#### Exercises
**A.** In the Mina drum passage, write out the stretch from "The Mina drum" through "Benin in Africa." again, substituting "festivities" for "celebrations".
**B.** Resume the Mina drum article after its last sentence and write what comes next.

#### Passage
= Mina (drum) =

The Mina drum (Tambor Mina) is the largest of the drums that have origins in the Barlovento, Miranda region of Venezuela. They are used during the celebrations of St. John the Baptist and the Midsummer. It is a specialized form of the Cumaco drum. Its origins have been traced to the Mina civilization, which occupied what is now Benin in Africa.

==Organology==
The drum is made out of the trunk of the guava tree (or other hardwood) that has been naturally hollowed out by termites. It can measure up to 2m (6 ft) in length, with a diameter varying (because it fluctuates with the available material) between 20 and 40 cm (about 10-14 inches). One end is capped with a head made of cow or deer hide held in place with a peg and rope assembly. The other end is open.

#### Extracted entries
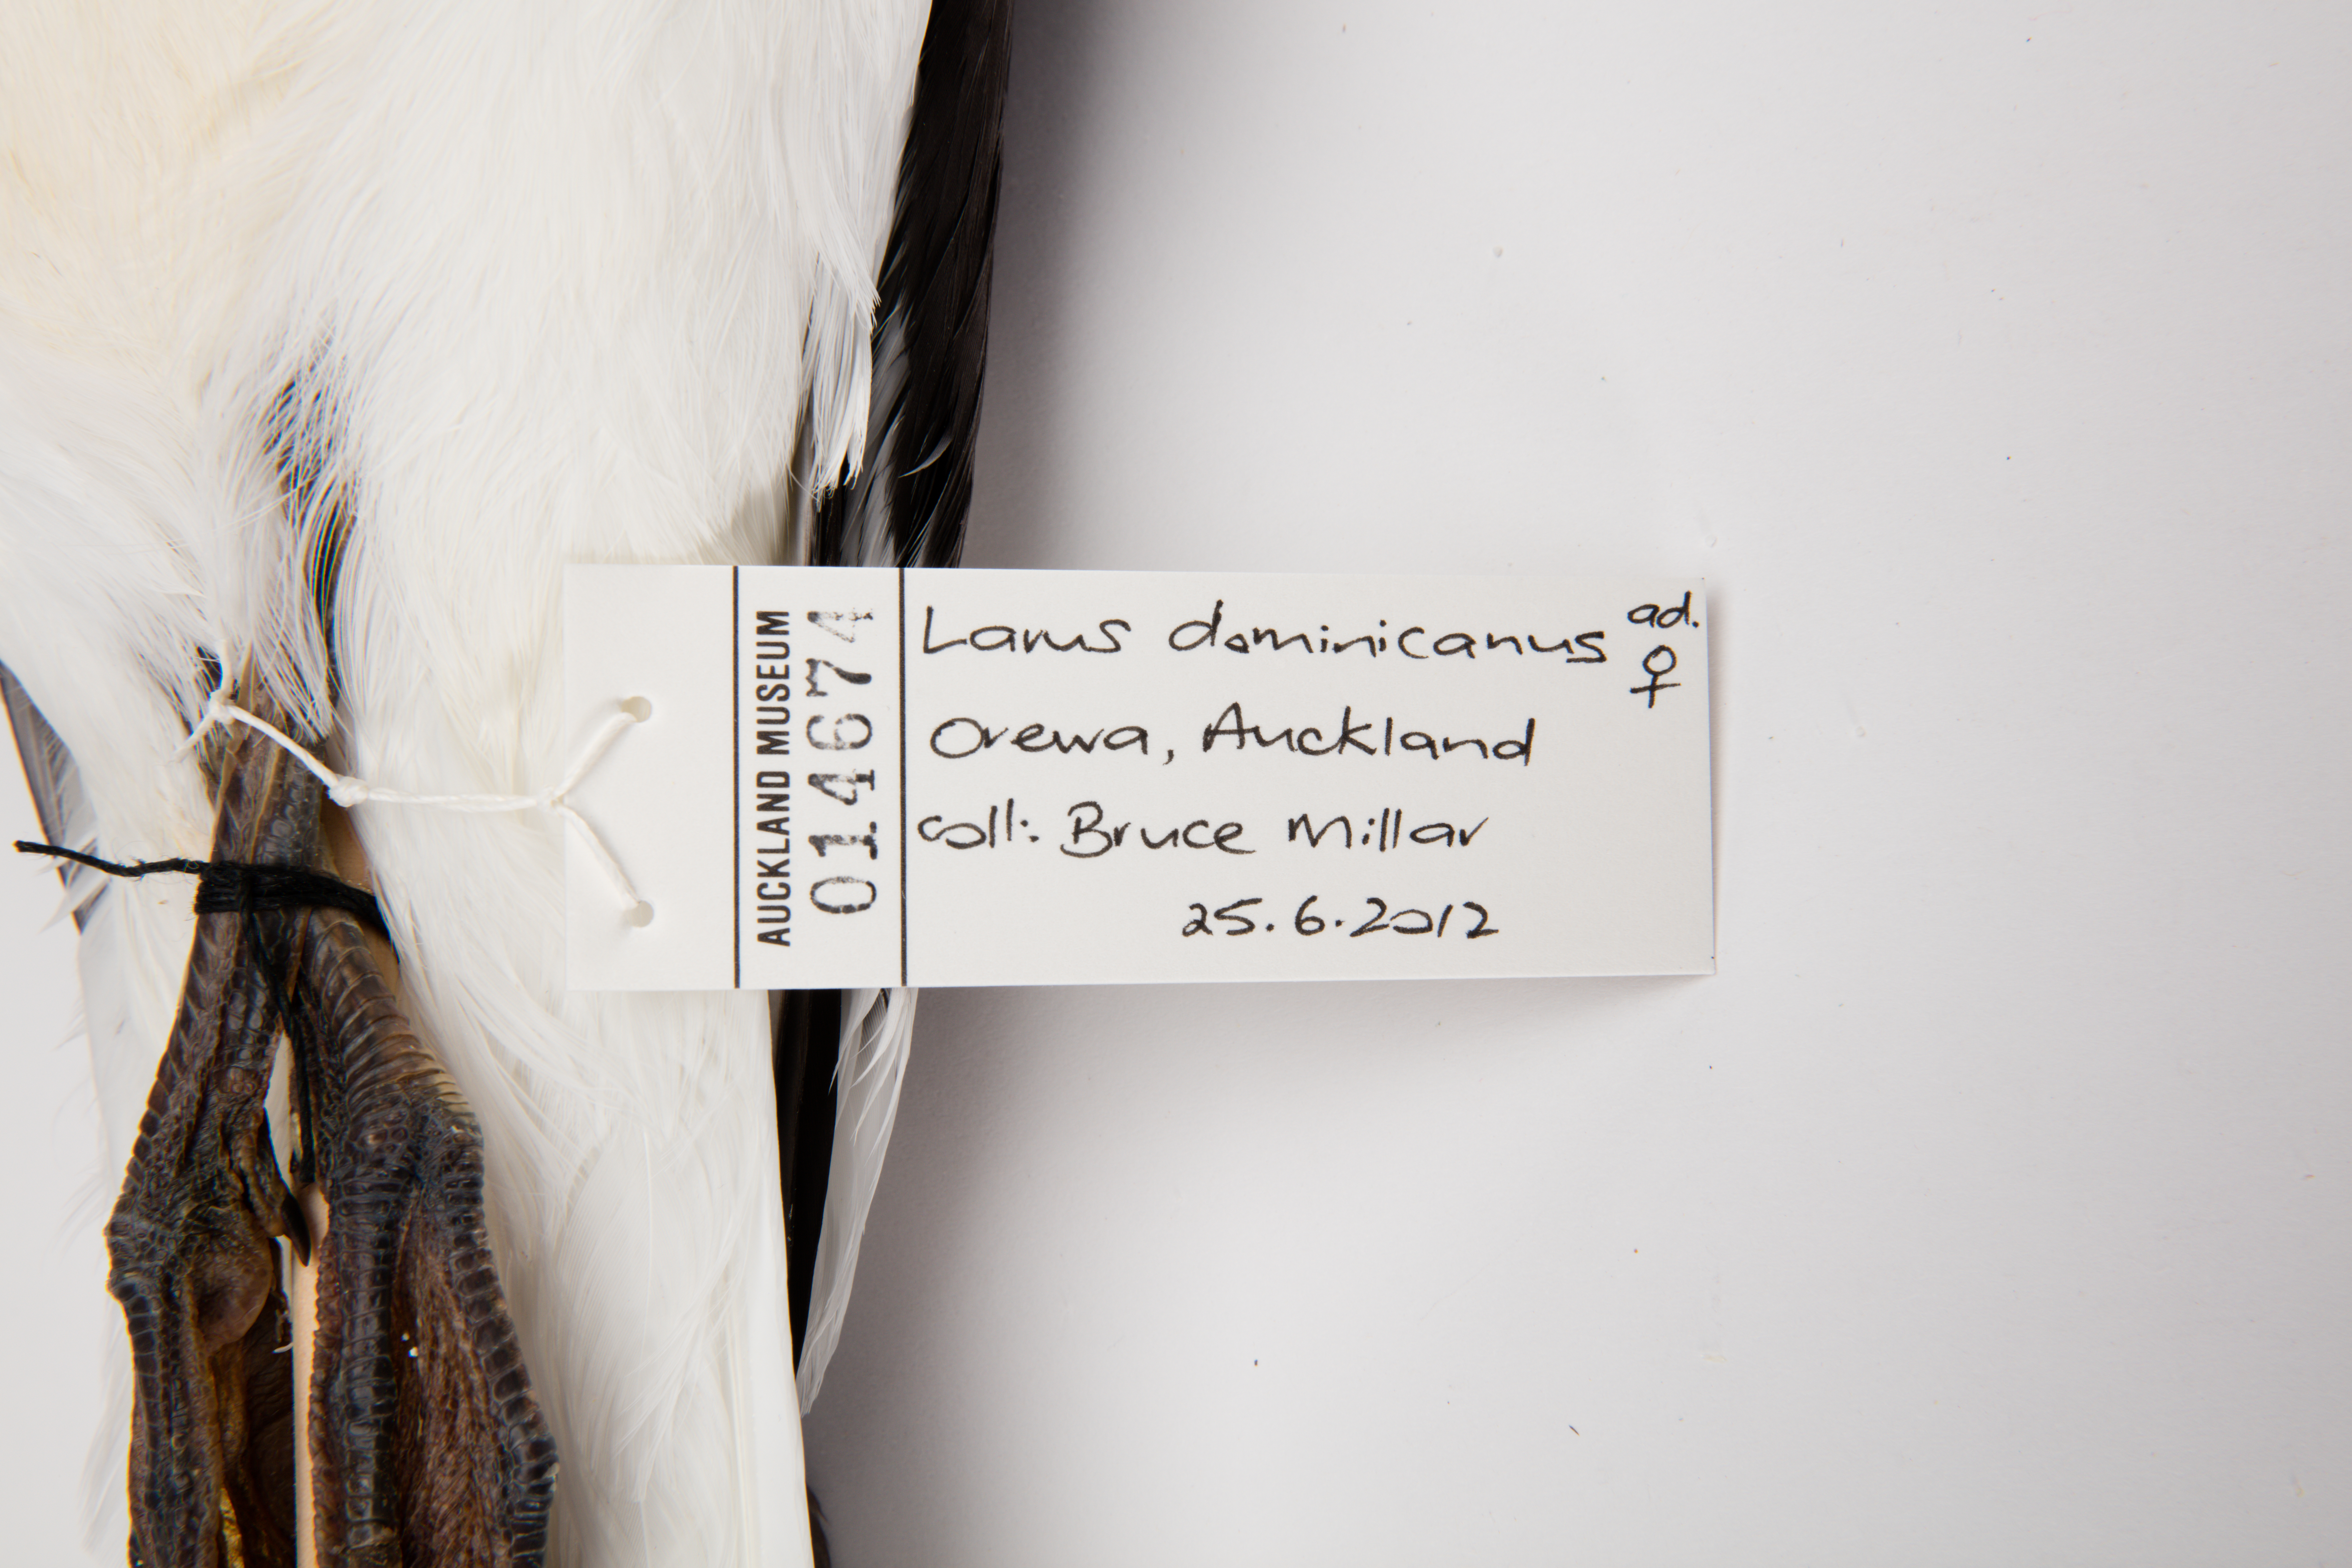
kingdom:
--
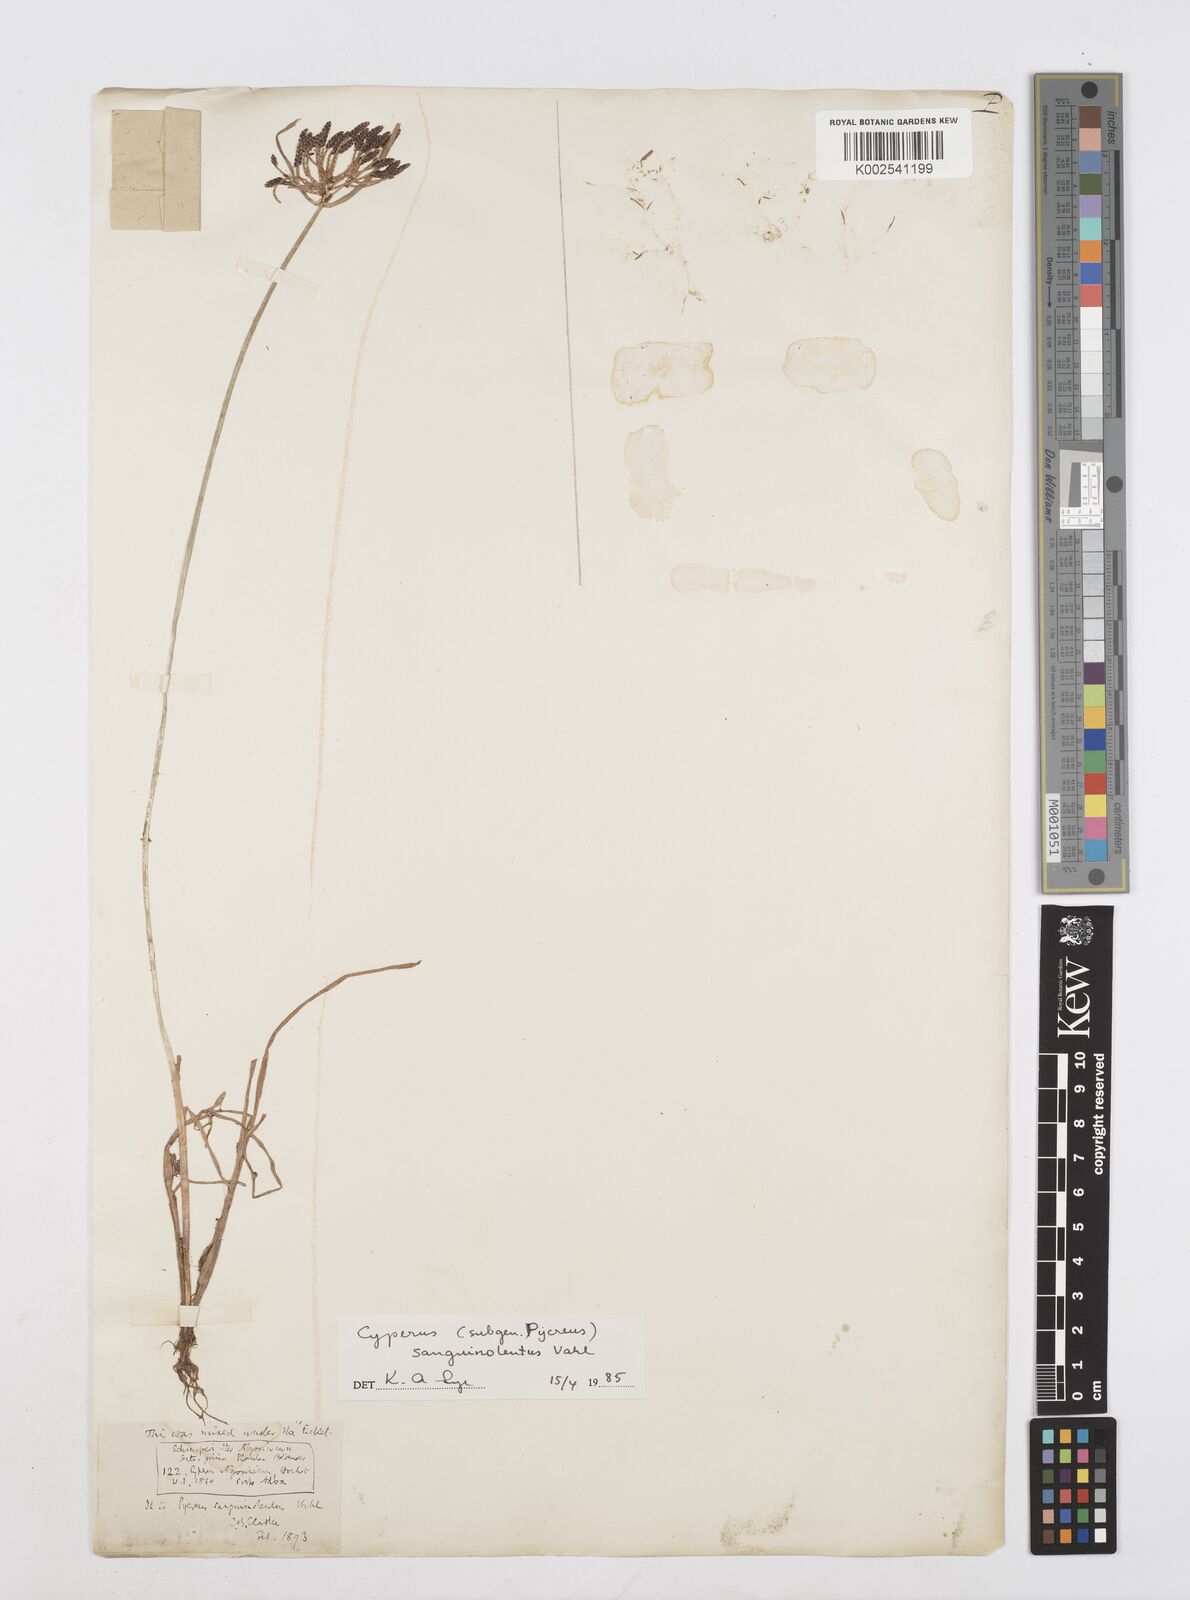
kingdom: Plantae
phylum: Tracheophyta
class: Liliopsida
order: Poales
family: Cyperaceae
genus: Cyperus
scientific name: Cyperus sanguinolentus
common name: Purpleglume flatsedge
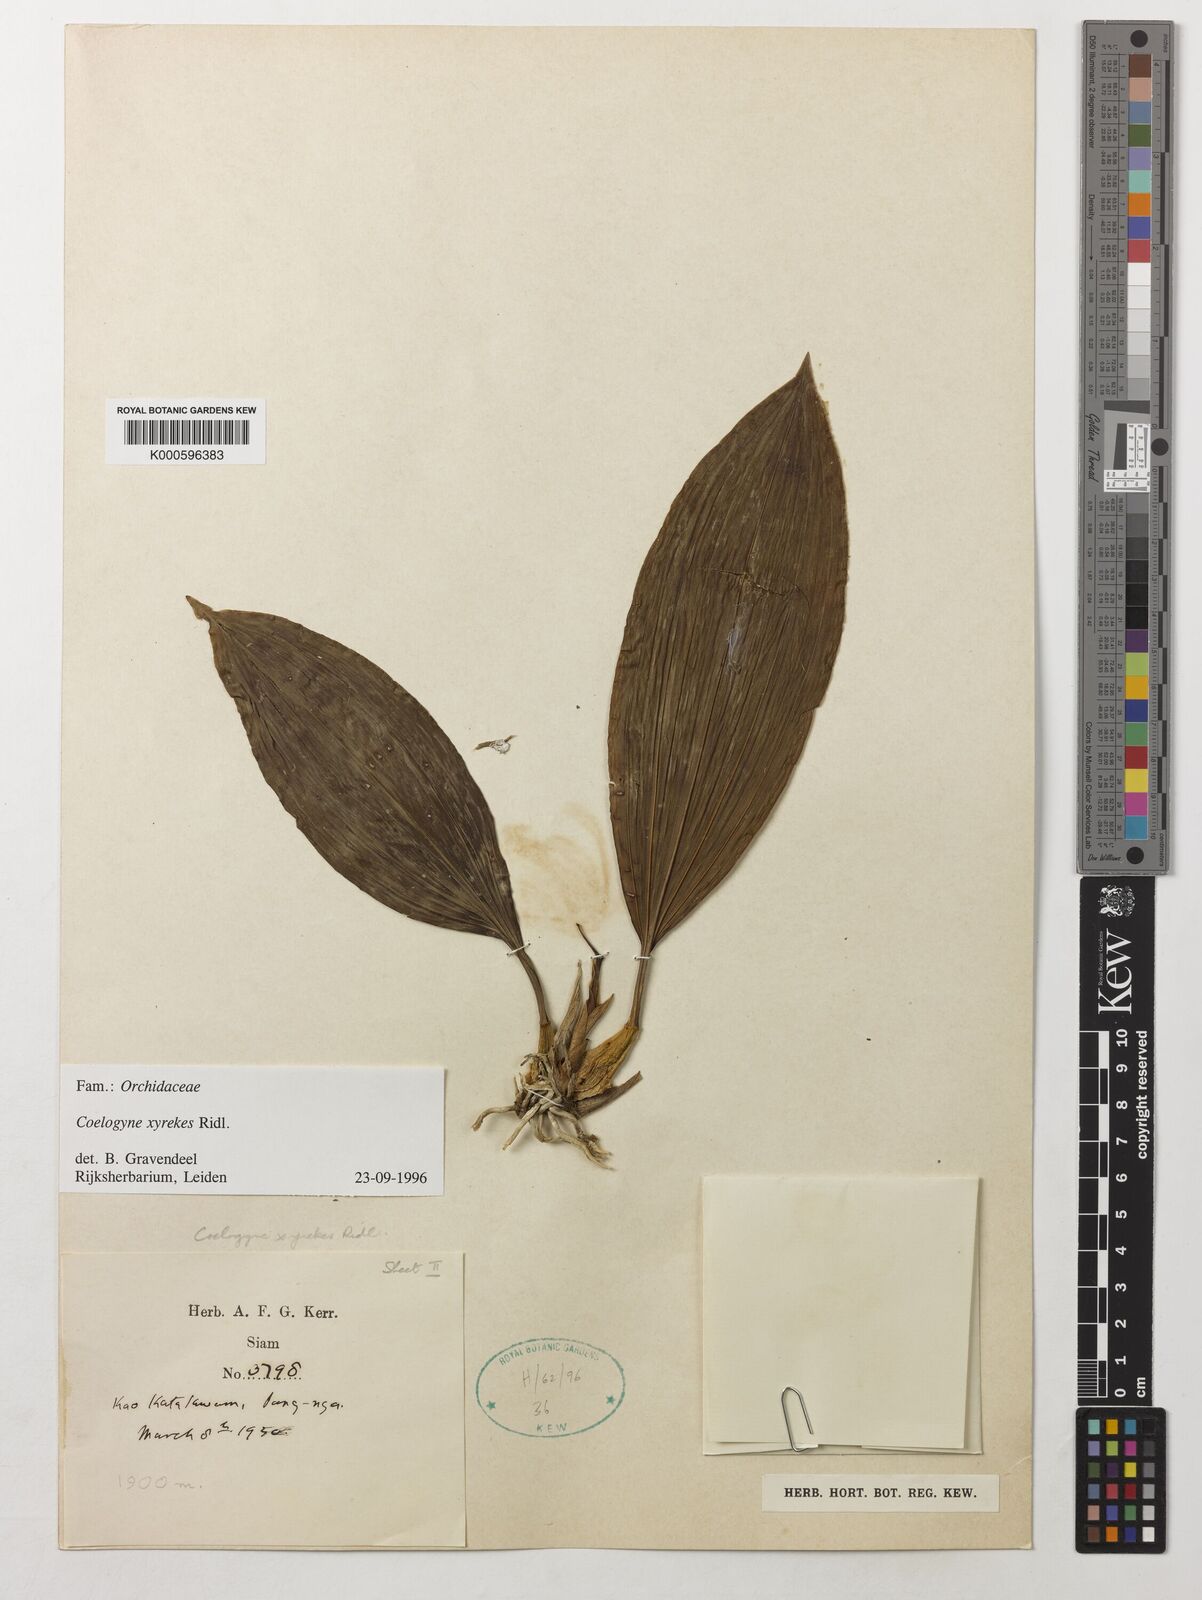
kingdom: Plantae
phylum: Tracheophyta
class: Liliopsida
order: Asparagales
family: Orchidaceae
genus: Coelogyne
* * *
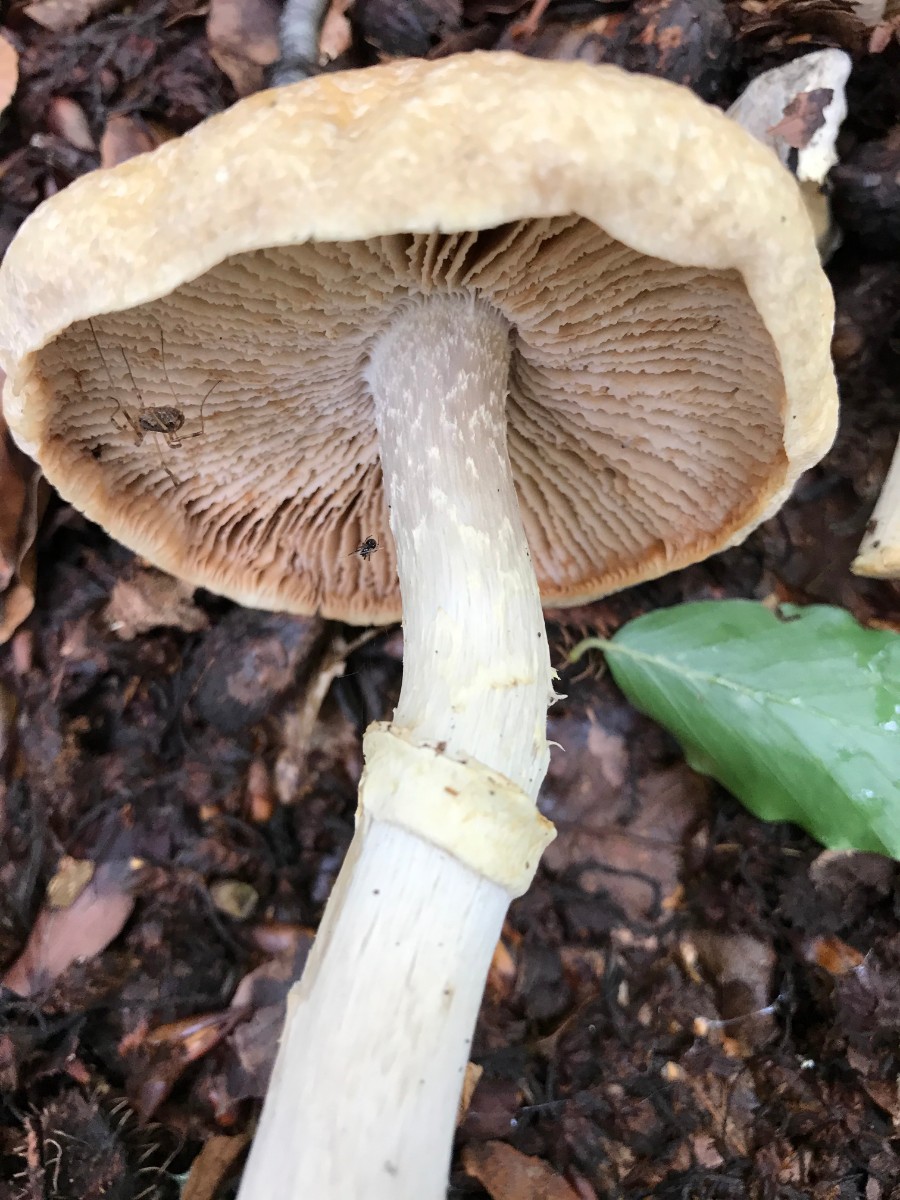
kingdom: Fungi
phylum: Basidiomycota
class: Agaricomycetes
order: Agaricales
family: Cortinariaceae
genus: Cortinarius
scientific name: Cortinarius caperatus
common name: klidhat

#### Expected results
**A.**
The Mina drum (Tambor Mina) is the largest of the drums that have origins in the Barlovento, Miranda region of Venezuela. They are used during the festivities of St. John the Baptist and the Midsummer. It is a specialized form of the Cumaco drum. Its origins have been traced to the Mina civilization, which occupied what is now Benin in Africa.

**B.**
==Playing style==
The mina is placed on a fork to elevate the drum head to the soloist's chest level. The soloist holds a pair of sticks to beat the main pattern and improvisations on the drum head. A group of accompanists stand and squat alongside and beat an ostinato pattern with sticks on the shell. A smaller drum, named curbata plays the basic pattern with little or no deviation. Unlike the pattern of the redondo drum, which is divided in multiples of 3 beats per measure, the pattern of the Mina battery is based on multiples of 2 beats per measure.

==Cultural significance==
The mina battery is an integral part of the summer celebrations in Afro-Venezuelan communities of North-Central Venezuela (the region called Barlovento). The celebrations of the Summer Solstice coincides with the day of San Juan Bautista (St. John the Baptist), which may account for the Saint's popularity in Barlovento. The mina (also called Tambor Grande or large drum) is set up on a fixed location, where people converge to hear and dance to the performance. In contrast, the smaller, lighter redondo battery (called Tambor Pequeño or small drum) is carried around by the musicians and played at different points of the procession dedicated to St. John.

==Cumaco or Mina?==
The Mina is a specialized form of the cumaco drum. The main differences between the two terms are:
- Cumacos are widespread in many Afro-Venezuelan communities. The Mina is unique to Barlovento.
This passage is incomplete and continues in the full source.